Information shown

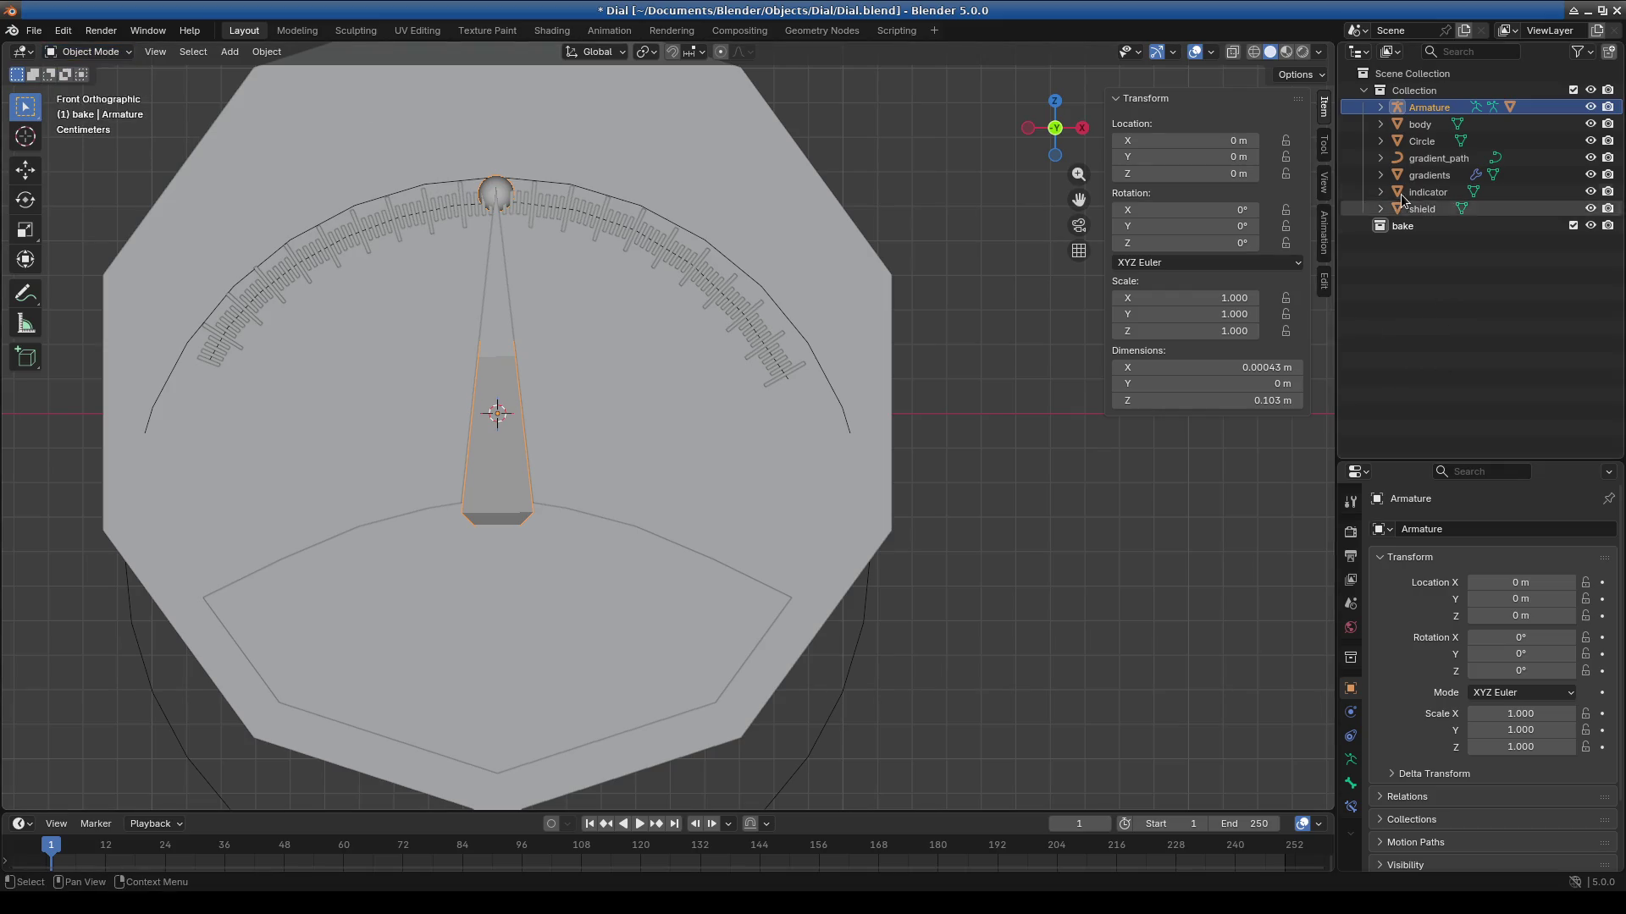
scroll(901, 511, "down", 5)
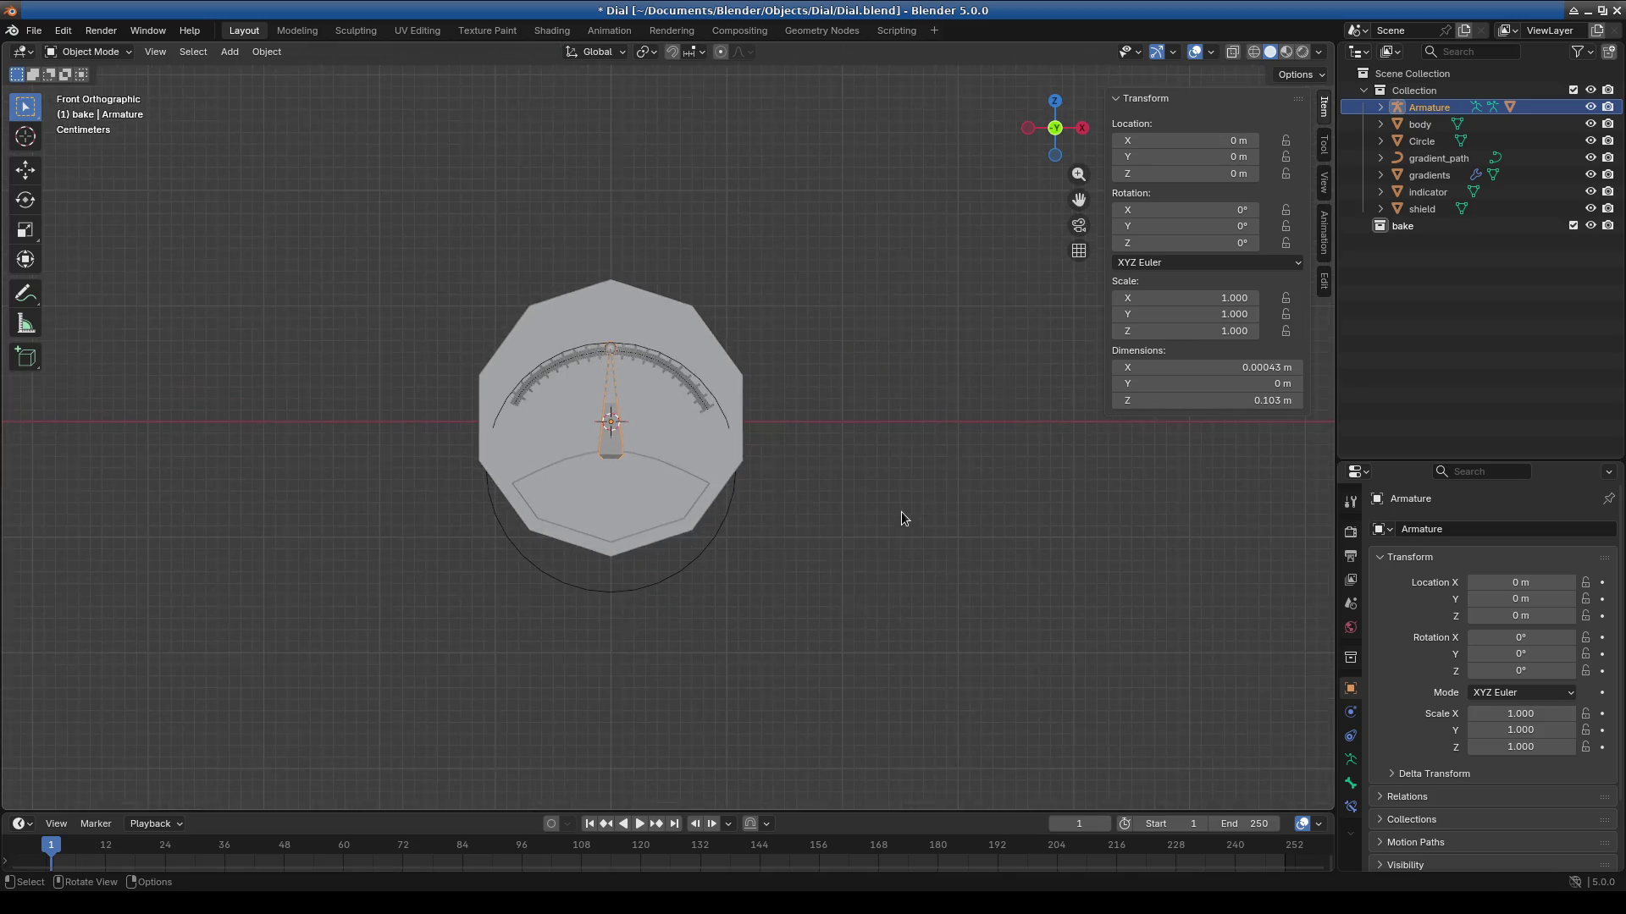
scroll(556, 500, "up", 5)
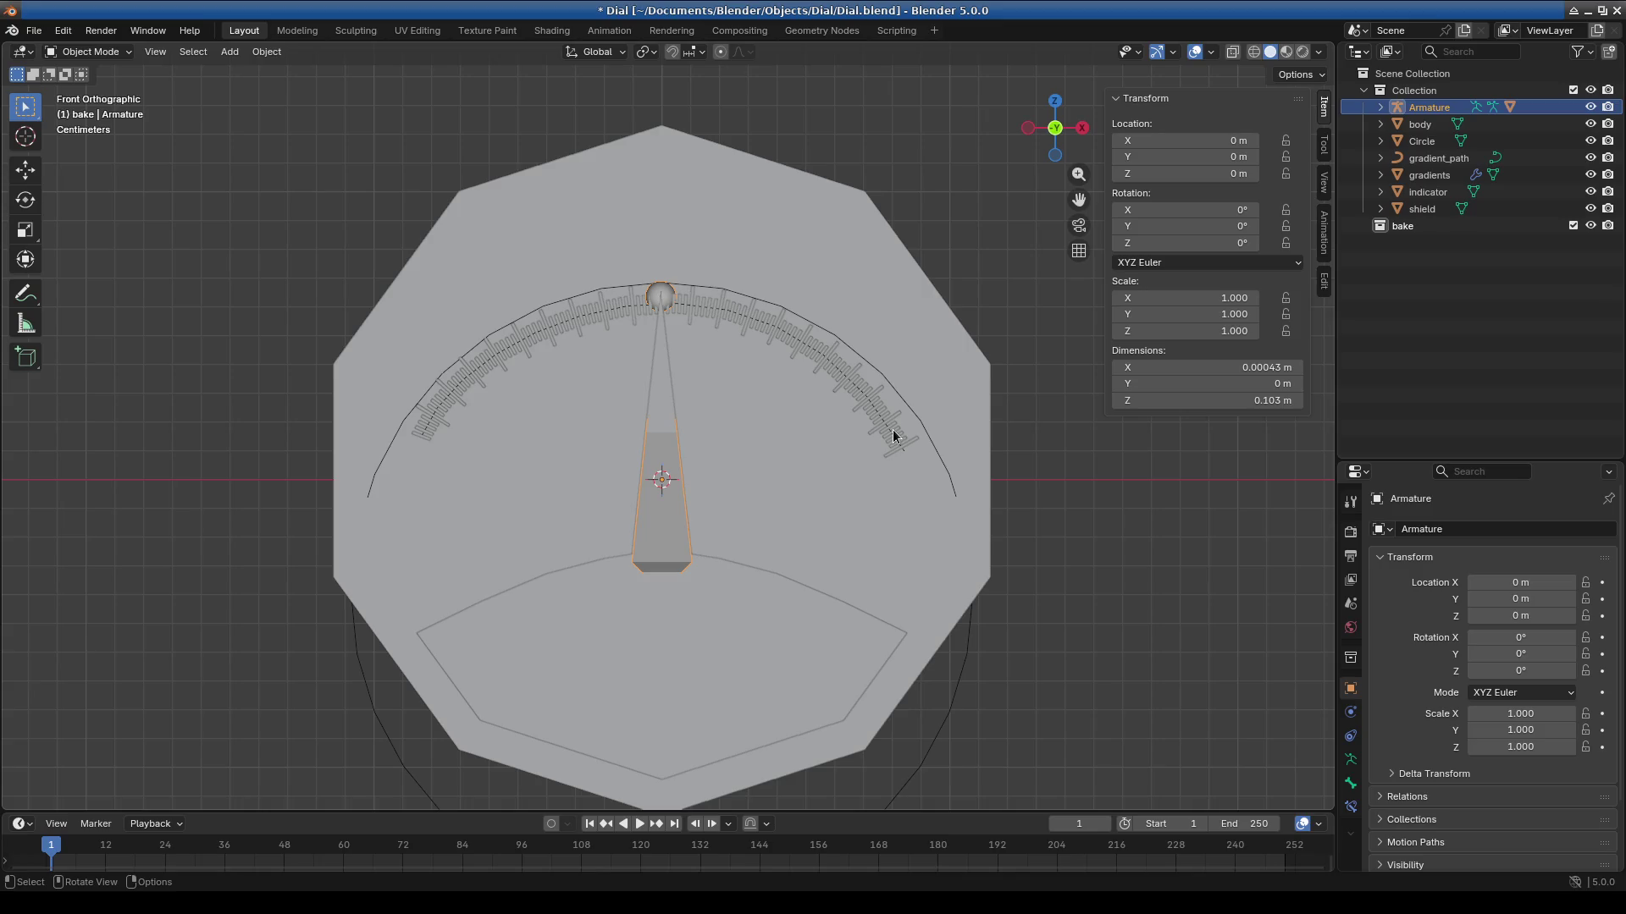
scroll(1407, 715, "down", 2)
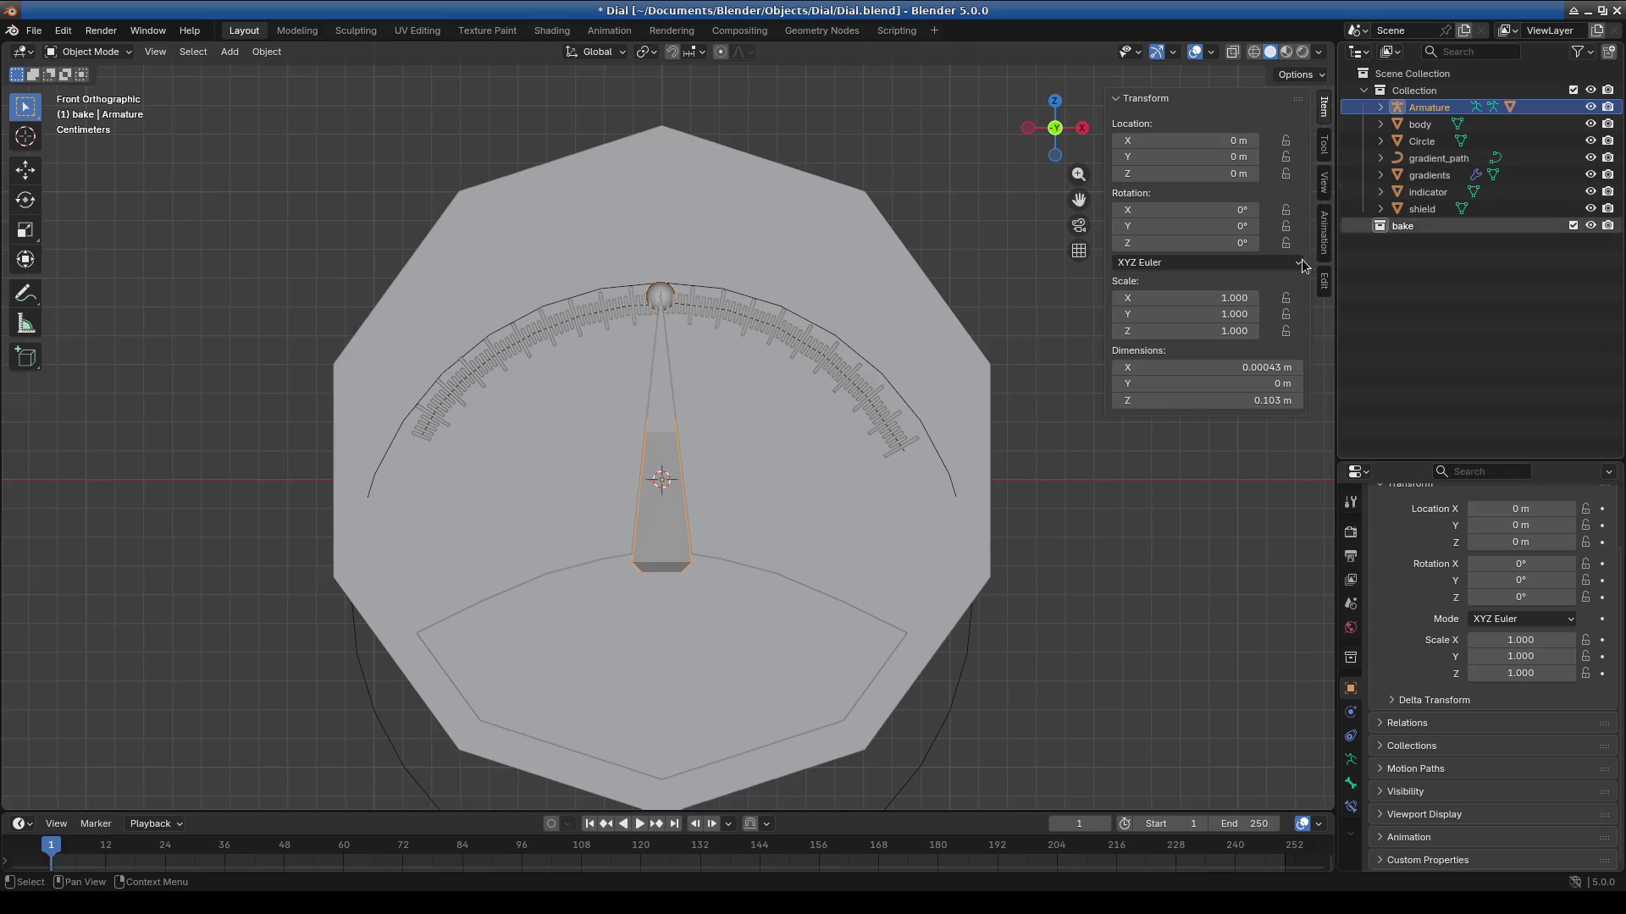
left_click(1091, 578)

Brief
Go over the data above and copy every line that has the word "down" in it.

Answer space
scroll(901, 511, "down", 5)
scroll(1407, 715, "down", 2)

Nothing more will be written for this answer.